Task:
Please report, as a single number, how many lines in the entries include the string "Left".

Pose landmark coordinates
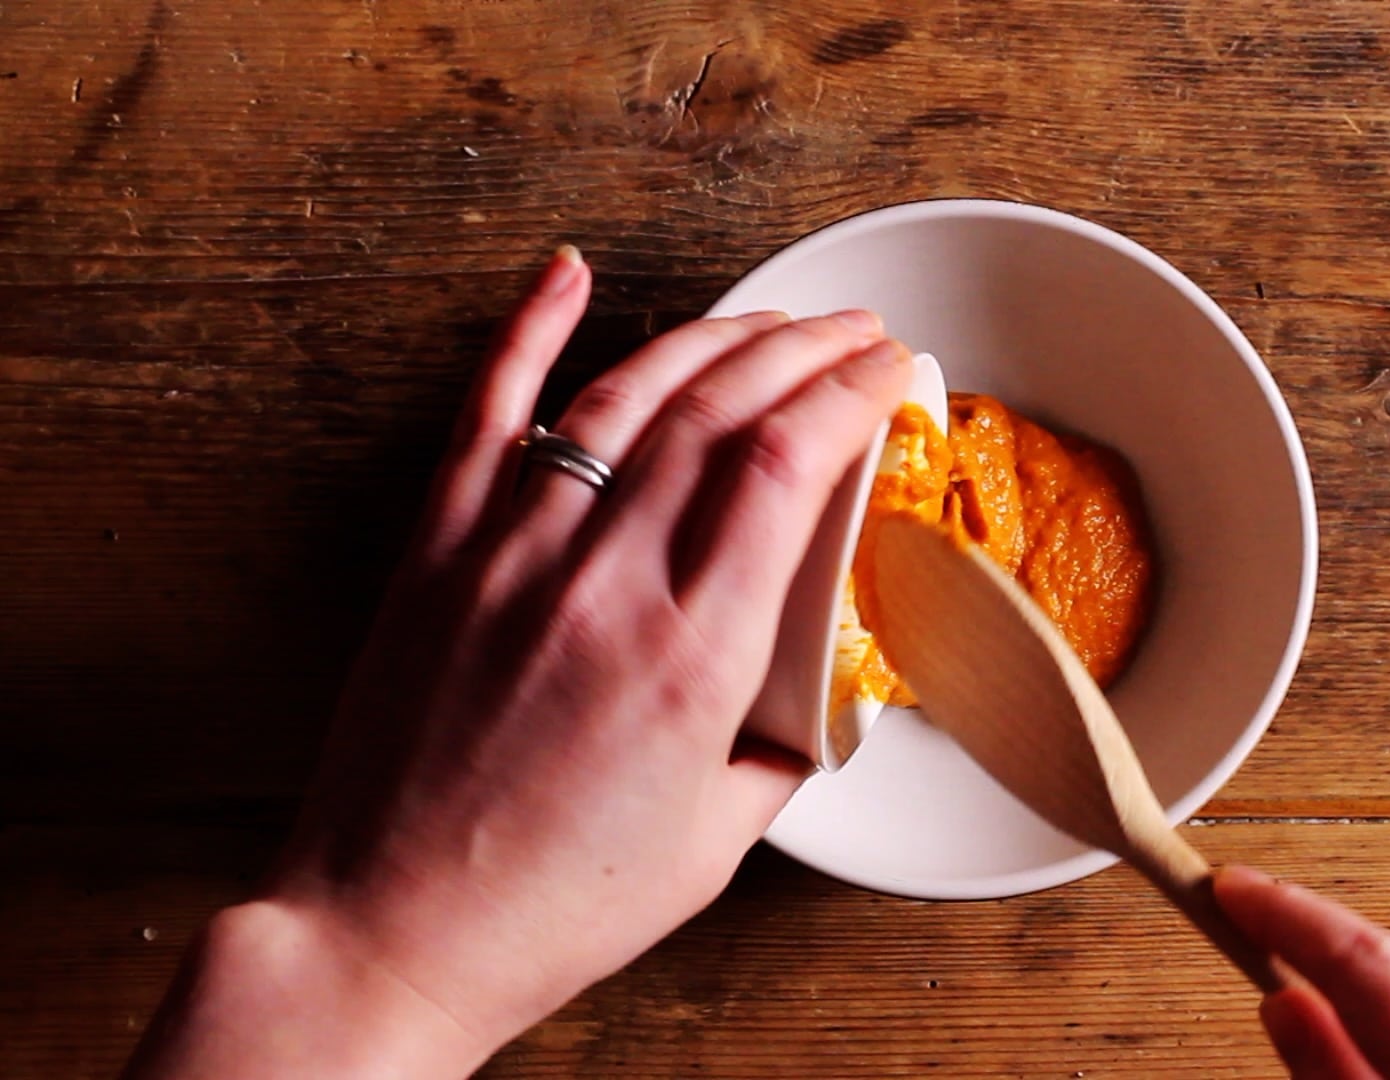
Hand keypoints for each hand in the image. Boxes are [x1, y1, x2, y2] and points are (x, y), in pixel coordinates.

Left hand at [125, 247, 912, 1077]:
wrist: (391, 934)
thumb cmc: (552, 906)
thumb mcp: (714, 845)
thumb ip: (782, 750)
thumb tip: (818, 688)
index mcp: (692, 659)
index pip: (790, 467)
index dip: (852, 396)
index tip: (892, 376)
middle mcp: (604, 585)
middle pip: (722, 409)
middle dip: (806, 348)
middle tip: (854, 331)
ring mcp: (509, 558)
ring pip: (623, 395)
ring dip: (710, 336)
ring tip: (768, 317)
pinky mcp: (437, 558)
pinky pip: (486, 415)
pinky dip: (528, 332)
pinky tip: (569, 275)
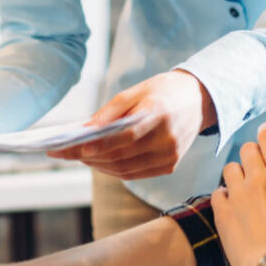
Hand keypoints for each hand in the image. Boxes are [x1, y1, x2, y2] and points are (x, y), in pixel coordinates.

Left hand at [51, 70, 215, 179]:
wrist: (199, 100)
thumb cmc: (163, 91)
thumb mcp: (136, 91)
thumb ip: (111, 111)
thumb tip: (85, 130)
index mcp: (160, 114)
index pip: (125, 136)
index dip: (100, 145)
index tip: (75, 149)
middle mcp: (167, 139)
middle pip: (122, 156)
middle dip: (90, 157)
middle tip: (66, 153)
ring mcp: (170, 156)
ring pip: (126, 170)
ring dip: (100, 166)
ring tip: (79, 157)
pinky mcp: (170, 166)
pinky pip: (136, 174)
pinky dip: (115, 170)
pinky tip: (100, 162)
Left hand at [212, 124, 265, 265]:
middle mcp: (260, 180)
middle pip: (247, 149)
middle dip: (252, 157)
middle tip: (258, 172)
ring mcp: (239, 195)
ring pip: (230, 168)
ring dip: (237, 176)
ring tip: (245, 192)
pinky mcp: (222, 213)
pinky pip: (217, 193)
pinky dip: (224, 198)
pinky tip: (232, 209)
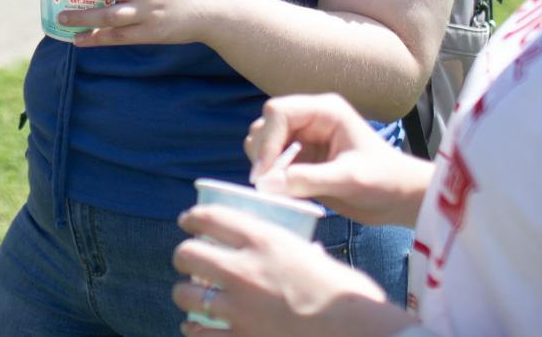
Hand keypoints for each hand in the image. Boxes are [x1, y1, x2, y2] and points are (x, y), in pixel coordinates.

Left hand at [172, 207, 408, 336]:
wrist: (358, 335)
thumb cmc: (349, 297)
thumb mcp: (320, 261)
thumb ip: (300, 255)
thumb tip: (303, 253)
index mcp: (265, 241)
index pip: (210, 217)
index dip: (192, 217)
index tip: (188, 221)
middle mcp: (244, 270)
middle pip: (187, 254)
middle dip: (183, 256)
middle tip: (187, 260)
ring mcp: (239, 308)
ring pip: (185, 295)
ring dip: (185, 294)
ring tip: (189, 295)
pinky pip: (200, 334)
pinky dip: (194, 330)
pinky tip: (194, 328)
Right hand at [243, 94, 432, 226]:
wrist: (400, 198)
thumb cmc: (385, 181)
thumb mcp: (349, 179)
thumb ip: (308, 179)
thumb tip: (266, 184)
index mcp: (325, 111)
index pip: (279, 112)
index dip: (267, 140)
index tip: (265, 173)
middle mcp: (310, 120)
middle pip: (266, 124)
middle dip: (262, 152)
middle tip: (266, 184)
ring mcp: (304, 139)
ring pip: (263, 141)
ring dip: (263, 163)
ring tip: (275, 187)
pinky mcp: (301, 159)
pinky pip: (272, 162)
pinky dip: (269, 175)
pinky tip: (282, 191)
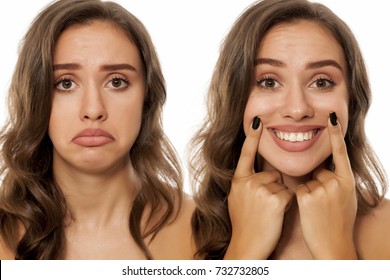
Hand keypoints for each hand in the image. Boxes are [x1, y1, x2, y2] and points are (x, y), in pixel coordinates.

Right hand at [224, 117, 292, 259]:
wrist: (246, 245)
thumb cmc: (243, 223)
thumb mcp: (237, 199)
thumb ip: (245, 183)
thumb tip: (256, 175)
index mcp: (238, 180)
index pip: (246, 154)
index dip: (252, 137)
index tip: (256, 120)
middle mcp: (248, 181)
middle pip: (272, 174)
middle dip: (273, 187)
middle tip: (263, 206)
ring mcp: (260, 189)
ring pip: (282, 185)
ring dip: (280, 197)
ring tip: (267, 212)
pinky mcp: (275, 199)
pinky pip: (289, 194)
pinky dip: (287, 205)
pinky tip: (275, 215)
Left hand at [296, 113, 357, 258]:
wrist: (334, 246)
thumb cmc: (339, 223)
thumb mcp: (346, 198)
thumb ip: (338, 181)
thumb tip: (327, 170)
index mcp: (348, 181)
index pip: (340, 153)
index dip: (336, 134)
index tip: (331, 117)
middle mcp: (337, 182)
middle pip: (319, 172)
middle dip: (318, 184)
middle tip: (325, 204)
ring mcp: (322, 189)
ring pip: (307, 181)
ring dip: (309, 193)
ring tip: (319, 210)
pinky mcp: (307, 197)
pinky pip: (298, 190)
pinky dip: (301, 199)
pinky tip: (310, 212)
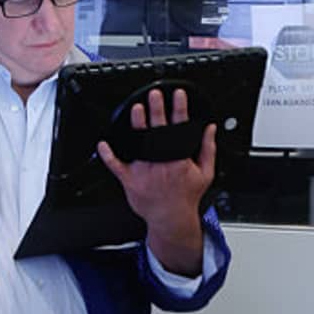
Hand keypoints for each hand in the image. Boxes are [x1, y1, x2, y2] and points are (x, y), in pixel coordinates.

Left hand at [96, 88, 216, 275]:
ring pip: (140, 144)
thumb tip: (210, 129)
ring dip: (138, 126)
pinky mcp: (131, 180)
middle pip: (159, 131)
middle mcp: (162, 162)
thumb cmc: (187, 196)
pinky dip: (109, 156)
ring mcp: (146, 171)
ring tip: (136, 109)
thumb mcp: (205, 173)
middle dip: (157, 111)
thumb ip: (208, 148)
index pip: (180, 128)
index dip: (179, 109)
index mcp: (180, 158)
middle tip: (154, 95)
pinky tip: (104, 144)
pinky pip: (118, 167)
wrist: (171, 218)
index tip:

Answer below:
6